Age-related macular degeneration has been the disease du jour for a number of RNAi drug developers — including Alnylam Pharmaceuticals, Sirna Therapeutics, and Acuity Pharmaceuticals — both because treatments can easily be administered directly to the eye, and because the disease has a well-validated therapeutic target in vascular endothelial growth factor.
Now Quark Biotech has entered the field, announcing last week that it, too, will pursue development of a directly delivered RNAi-based treatment for AMD. But Quark is coming at the disease from a different angle by targeting the gene RTP801 rather than the VEGF pathway.
RTP801 “is a critical gene in three different phenotypes,” Daniel Zurr, CEO of Quark, told RNAi News this week. “One is neovascularization, the other is permeability of vasculature, and the third is apoptosis.”
Given this, the company sees potential for compounds silencing the gene in not only AMD, which is characterized by abnormal blood vessel growth in the macula, but also diabetic retinopathy and retinopathy of prematurity.
Zurr said that Quark discovered RTP801 in the 1990s, but until RNAi came onto the scene there was no viable way to target the gene therapeutically.
“We had the gene years ago … and we went the classical way to ascertain the function of the gene and the pathway,” he said, adding that the company plans to publish details about the gene’s mechanism of action soon. It turned out that “this particular target is not amenable for the development of small molecules … but we were lucky to find something very active [in an] siRNA.”
Thus far, Quark has tested an RTP801-targeting siRNA in rodents and monkeys, with “encouraging” results, Zurr said. These results, along with data from an RTP801 knockout animal the company developed, are expected to be presented at the second annual Ocular Angiogenesis conference in Cambridge, Mass., on March 24 and 25.
Zurr added that the siRNA sequence the company expects to develop as a therapeutic is the same one used in animal experiments, indicating that “this gene is very conserved.” He added that the siRNA was developed through an arrangement with Atugen, which provided the technology for chemically modifying the siRNA.
Peter Buckel, CEO of Atugen, told RNAi News this week that the companies also signed an agreement about a month ago to work together on siRNAs targeting RTP801.
According to Buckel, the partnership made sense for the companies because each had independently struck upon the therapeutic potential of the gene — Quark making its discovery in ocular diseases and Atugen in cancer.
Both companies have filed for patents on the use of RNAi molecules against the gene in their respective disease areas, Buckel said, and by partnering “we have a very strong [IP] position together.”
Buckel said that the companies’ deal is “a 50/50 collaboration” for both indications, and each partner can participate in the development efforts of the other. He added that the deal includes cost and revenue-sharing options, but declined to comment on whether the arrangement also includes the possibility of joint commercialization of potential products.

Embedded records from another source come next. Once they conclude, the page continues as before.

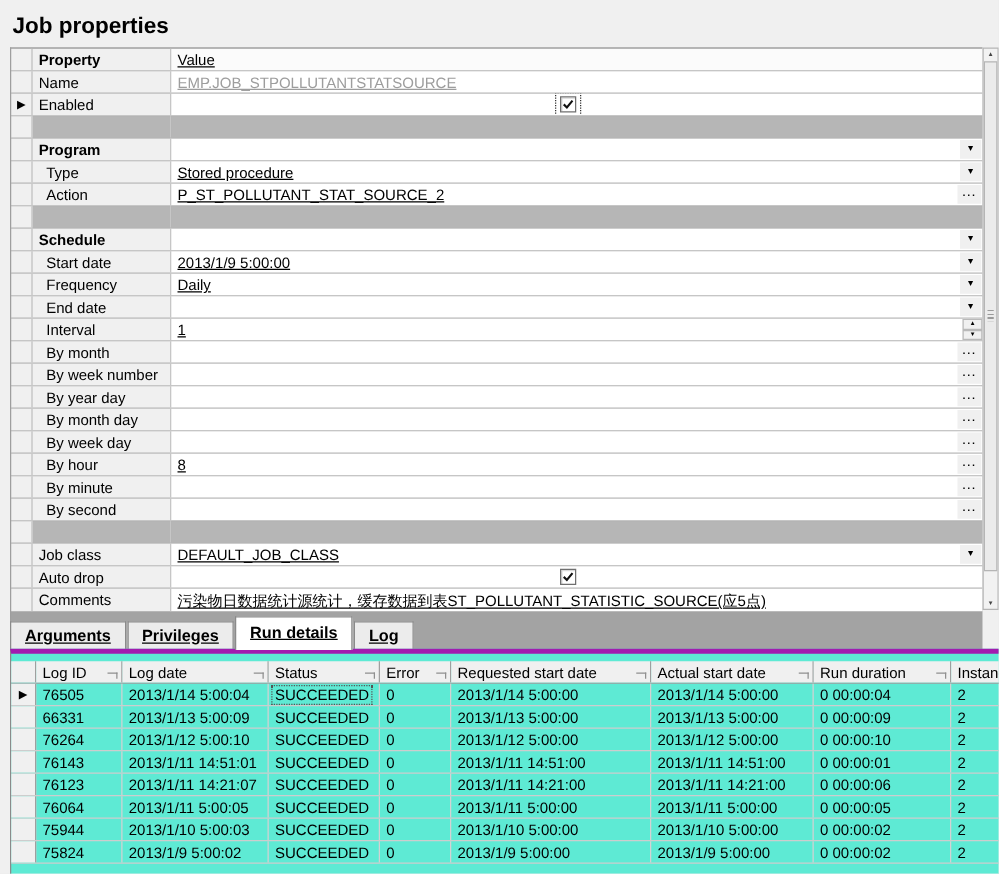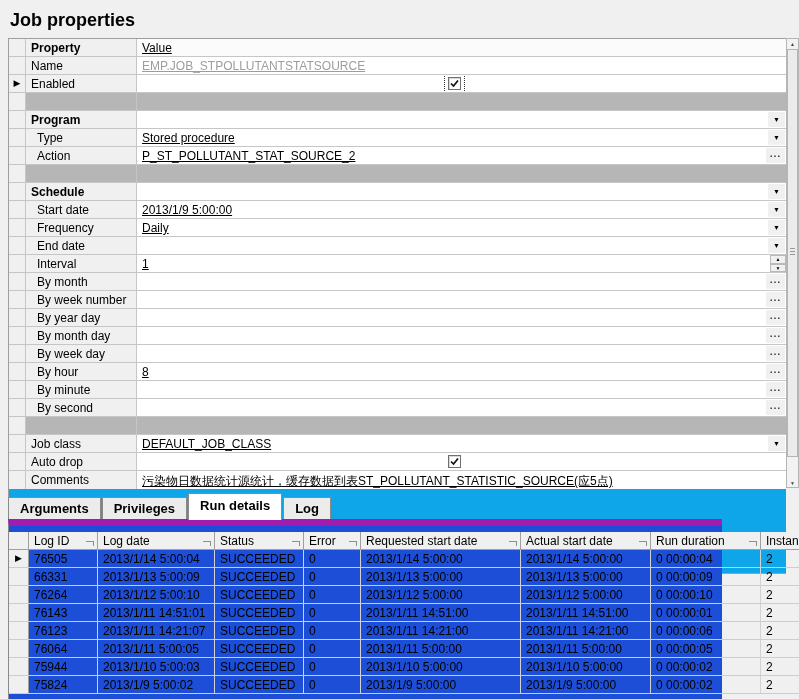"Property" .propgrid { background: #0ea5e9 -> #a3a3a3 }
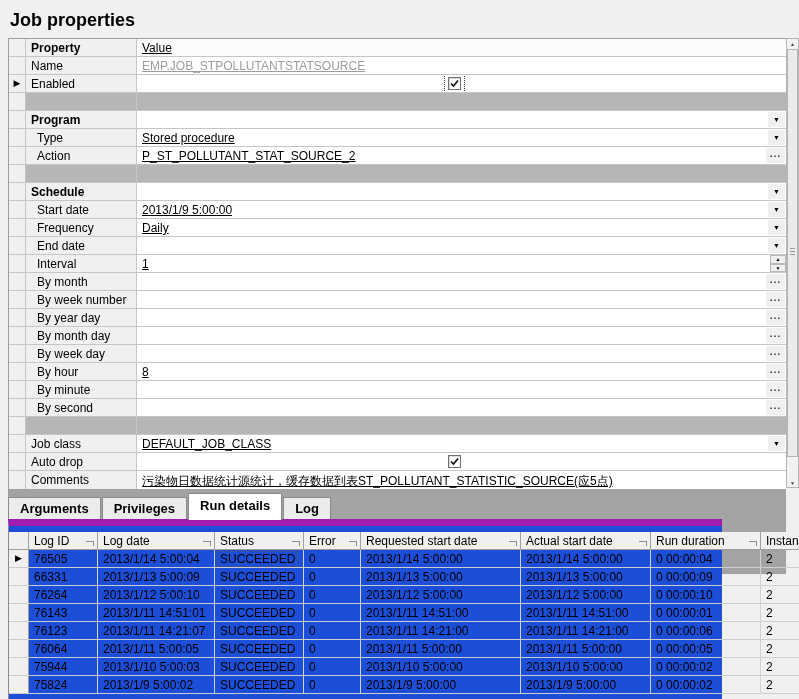"Arguments" .tabs { text-decoration: none -> underline }
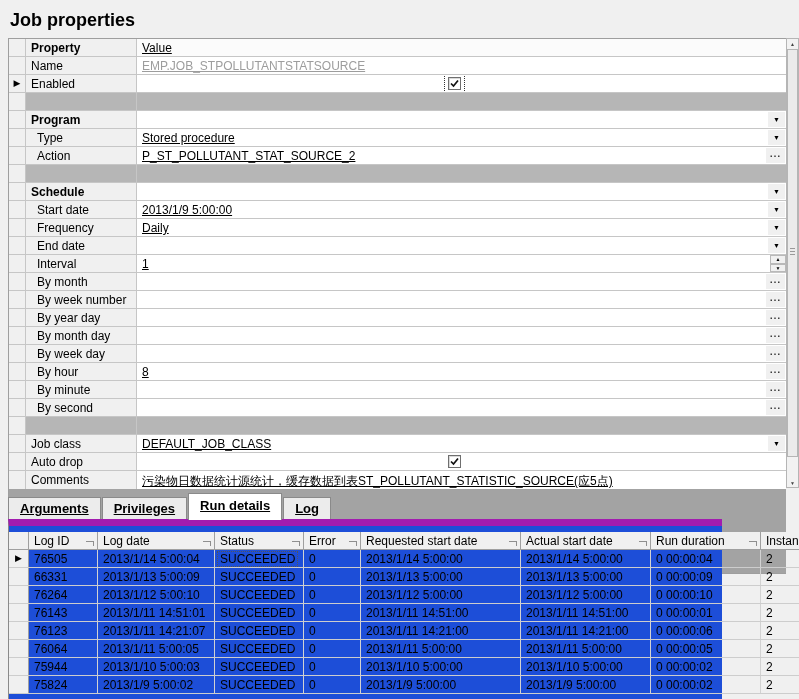"Log ID" .tabpanel { background: #1d4ed8 -> #5eead4; border-top: 7px solid #a21caf -> 4px solid #a21caf; width: 714px -> 791px }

Zurr declined to comment on the Atugen collaboration, noting that additional details would be released when the collaboration is officially made public in an upcoming press release.
Buckel said Atugen is expecting to file an investigational new drug application to begin clinical trials on an RNAi-based drug targeting RTP801 for cancer next year. Zurr said that Quark expects to file an IND on an AMD treatment at the end of this year.